Inroads have been made at the local and state levels, Rosen said, citing California voters rejecting statewide rent control in a referendum last year. He had joined the opposition to rent control.
Expanding opportunity zones could be another positive that comes out of the Trump administration. They were created in the 2017 Tax Cuts and Jobs Act in low-income areas to allow investors to defer capital gains taxes for years. The deferral period, however, ends in 2026. The zones have benefitted apartment developers and investors.
Where Interest Rates are Headed
We think we still are facing a $2 trillion deficit annually,” Rosen said referring to the budget proposal approved by the House of Representatives on Tuesday. “That means it's going to be very hard for interest rates to come down.”
With an unemployment rate at 4%, the economy is effectively at full employment.
We've never run these types of deficits consistently in a full employment economy,” Rosen said. “It’s a mistake. Trump, remember, is a student of economics. He just doesn't care about it. He likes to borrow.”
Inflation has been tamed to roughly 3%. But Rosen said the question is whether Trump administration policy is inflationary, such as the tariffs.
In one scenario, he sees inflation accelerating because of tariffs and labor shortages. The bearish case is driven by what Rosen described as the chaos in Washington. Still, a bullish scenario is that “Trump gets lucky,” inflation doesn’t rise, and interest rates stay low.

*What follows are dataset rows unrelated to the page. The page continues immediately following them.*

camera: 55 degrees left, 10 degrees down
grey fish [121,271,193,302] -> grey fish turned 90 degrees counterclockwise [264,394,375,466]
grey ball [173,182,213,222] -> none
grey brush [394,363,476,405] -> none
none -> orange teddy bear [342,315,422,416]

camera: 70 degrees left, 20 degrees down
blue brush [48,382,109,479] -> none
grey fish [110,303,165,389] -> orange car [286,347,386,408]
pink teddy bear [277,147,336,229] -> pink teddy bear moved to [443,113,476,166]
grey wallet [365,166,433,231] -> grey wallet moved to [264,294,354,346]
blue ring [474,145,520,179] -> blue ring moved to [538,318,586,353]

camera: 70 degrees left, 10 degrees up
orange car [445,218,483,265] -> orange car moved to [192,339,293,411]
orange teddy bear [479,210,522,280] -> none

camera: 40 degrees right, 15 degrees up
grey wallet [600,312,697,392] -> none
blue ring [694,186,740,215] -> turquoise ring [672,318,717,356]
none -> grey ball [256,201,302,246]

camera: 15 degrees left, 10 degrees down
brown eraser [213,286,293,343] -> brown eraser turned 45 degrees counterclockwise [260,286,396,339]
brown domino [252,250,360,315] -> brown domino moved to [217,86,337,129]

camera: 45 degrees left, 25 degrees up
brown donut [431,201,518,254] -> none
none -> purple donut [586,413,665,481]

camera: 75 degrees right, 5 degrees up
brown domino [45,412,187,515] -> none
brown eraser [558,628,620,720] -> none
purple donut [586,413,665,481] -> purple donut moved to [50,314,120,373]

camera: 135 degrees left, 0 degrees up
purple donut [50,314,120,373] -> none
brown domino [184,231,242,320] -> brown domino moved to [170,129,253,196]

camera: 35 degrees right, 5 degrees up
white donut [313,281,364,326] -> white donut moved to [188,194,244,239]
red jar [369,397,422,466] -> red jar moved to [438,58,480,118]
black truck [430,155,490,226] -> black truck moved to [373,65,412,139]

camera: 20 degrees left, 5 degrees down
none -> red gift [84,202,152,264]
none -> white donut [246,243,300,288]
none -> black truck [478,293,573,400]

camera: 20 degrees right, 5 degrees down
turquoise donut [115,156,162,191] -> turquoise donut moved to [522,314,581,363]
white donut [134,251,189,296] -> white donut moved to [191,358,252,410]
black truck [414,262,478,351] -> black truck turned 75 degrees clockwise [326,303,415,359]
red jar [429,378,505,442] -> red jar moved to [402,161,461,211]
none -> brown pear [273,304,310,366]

Everyone's still hoping rates are going to come down,” Rosen said. “It's a false hope, because big budget deficits, inflation is endemic. It's not going to be 2%. it's going to be, we think, three to 4%, which means it's very hard to get rates anywhere near as low as they were during the last cycle.”
He said wage inflation is running about 4% a year and construction costs haven’t come down much since they rose nearly 30% during the COVID-19 pandemic. Trump’s immigration policy could hamper residential construction because many of the workers are immigrants.
We have inflation in rents again in two-thirds of the markets and house prices as well,” Rosen said. “So, this idea that housing is going to be deflationary – in a few markets, that's true – but generally it's not true.”